To do
Here the job is to transcribe the data exactly while omitting the images.

Information supplied
....................

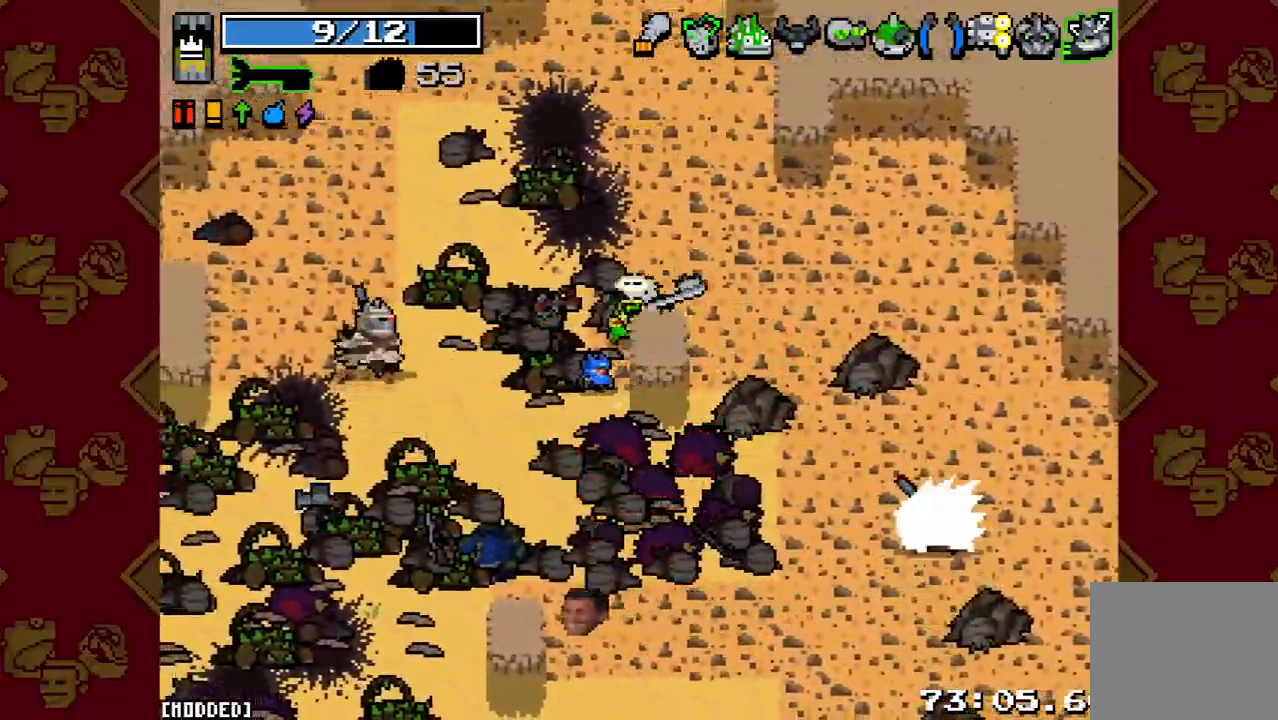
{"buttons": [], "left_stick": "up-left", "right_stick": "down-left", "button_events": [[200, "R2", "down"], [367, "R2", "up"]]}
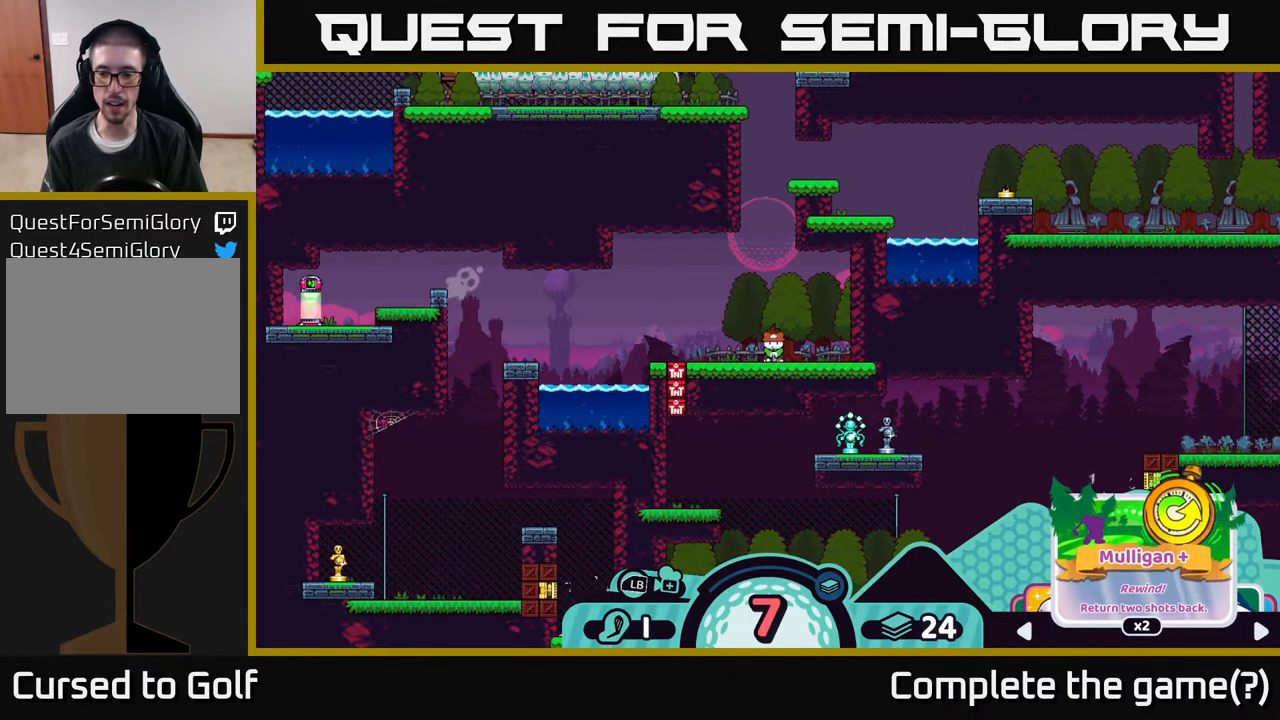
Gameplay with a controller (Xbox layout); each line is a JSON object with the inputs held at the frame after it. "events" lists button and stick changes between this image and that frame as [ms after this image, input, new state], when the widget could be followed in between.
{"buttons": ["R2"], "left_stick": "right", "right_stick": "center", "events": [[400, "left_stick", "right"]]}
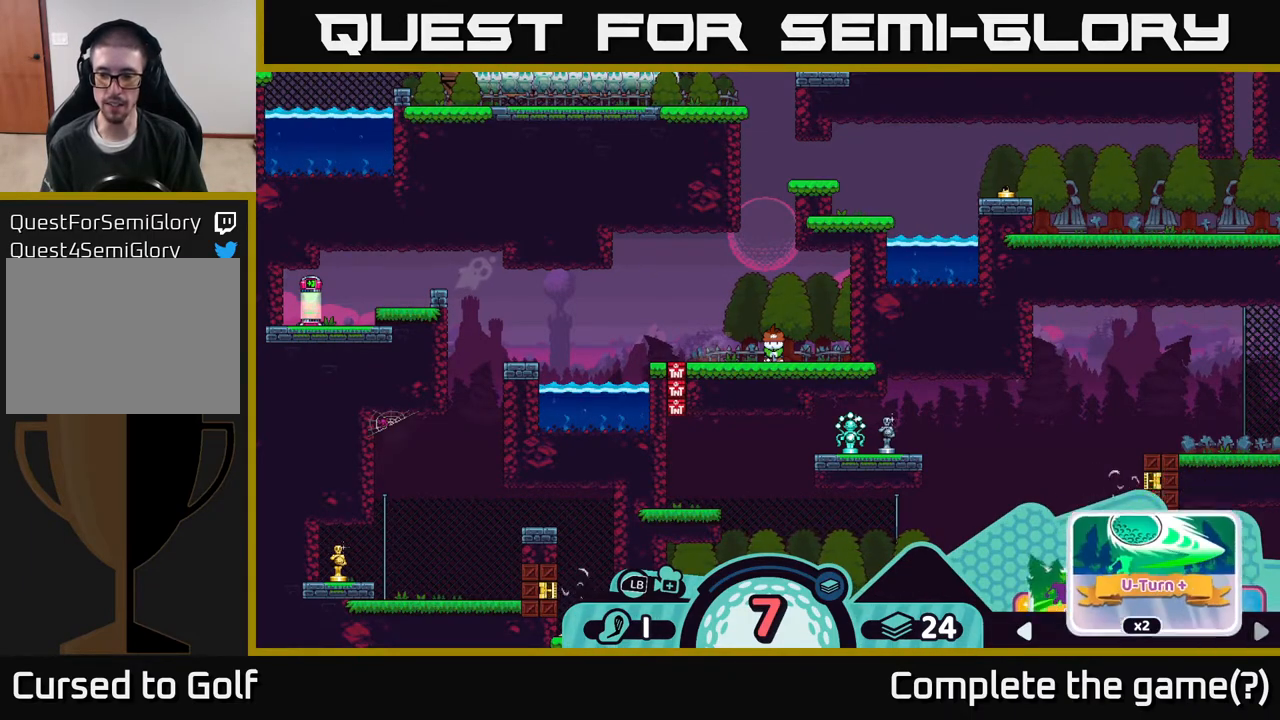
{"buttons": ["R2"], "left_stick": "right", "right_stick": "center", "events": [[83, "left_stick", "center"], [183, "left_stick", "right"], [317, "left_stick", "center"], [383, "left_stick", "right"]]}
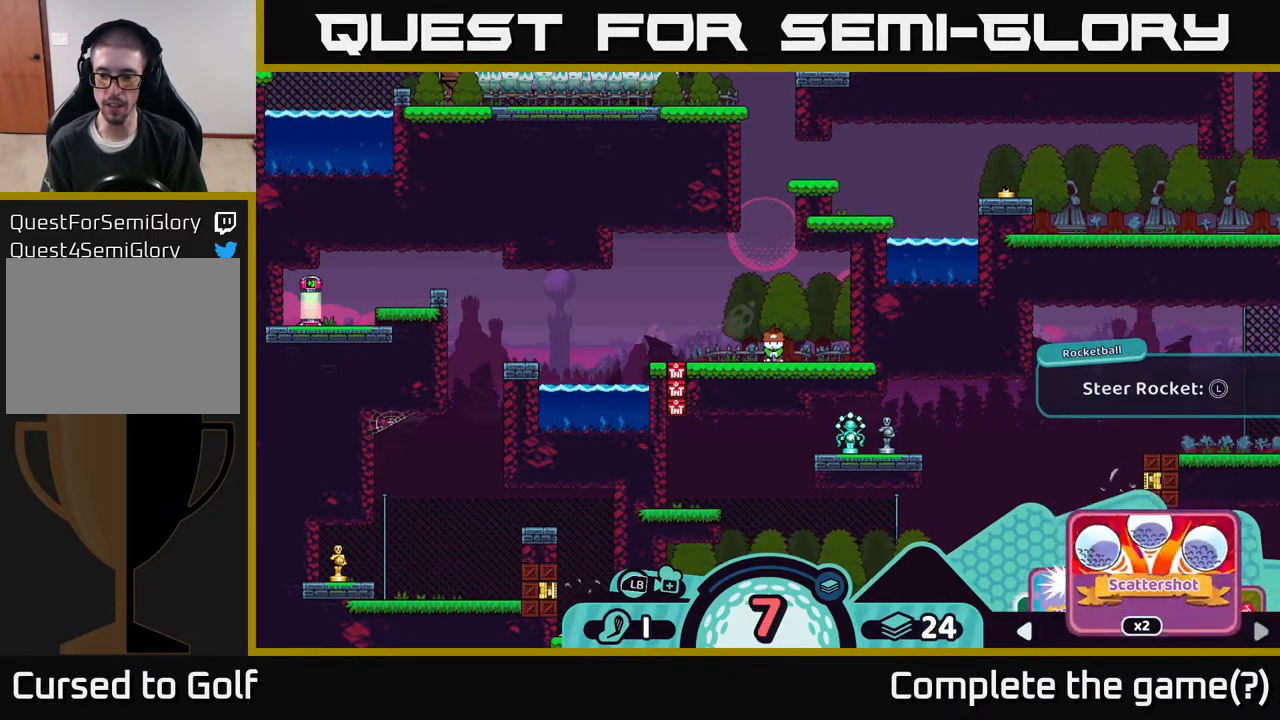
{"buttons": ["R2"], "left_stick": "left", "right_stick": "center", "events": [[67, "left_stick", "center"], [383, "left_stick", "left"]]}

....................

Expected answer
{"buttons": [], "left_stick": "up-left", "right_stick": "down-left", "button_events": [[200, "R2", "down"], [367, "R2", "up"]]}
Gameplay with a controller (Xbox layout); each line is a JSON object with the inputs held at the frame after it. "events" lists button and stick changes between this image and that frame as [ms after this image, input, new state], when the widget could be followed in between.
{"buttons": ["R2"], "left_stick": "right", "right_stick": "center", "events": [[400, "left_stick", "right"]]}
{"buttons": ["R2"], "left_stick": "right", "right_stick": "center", "events": [[83, "left_stick", "center"], [183, "left_stick", "right"], [317, "left_stick", "center"], [383, "left_stick", "right"]]}
{"buttons": ["R2"], "left_stick": "left", "right_stick": "center", "events": [[67, "left_stick", "center"], [383, "left_stick", "left"]]}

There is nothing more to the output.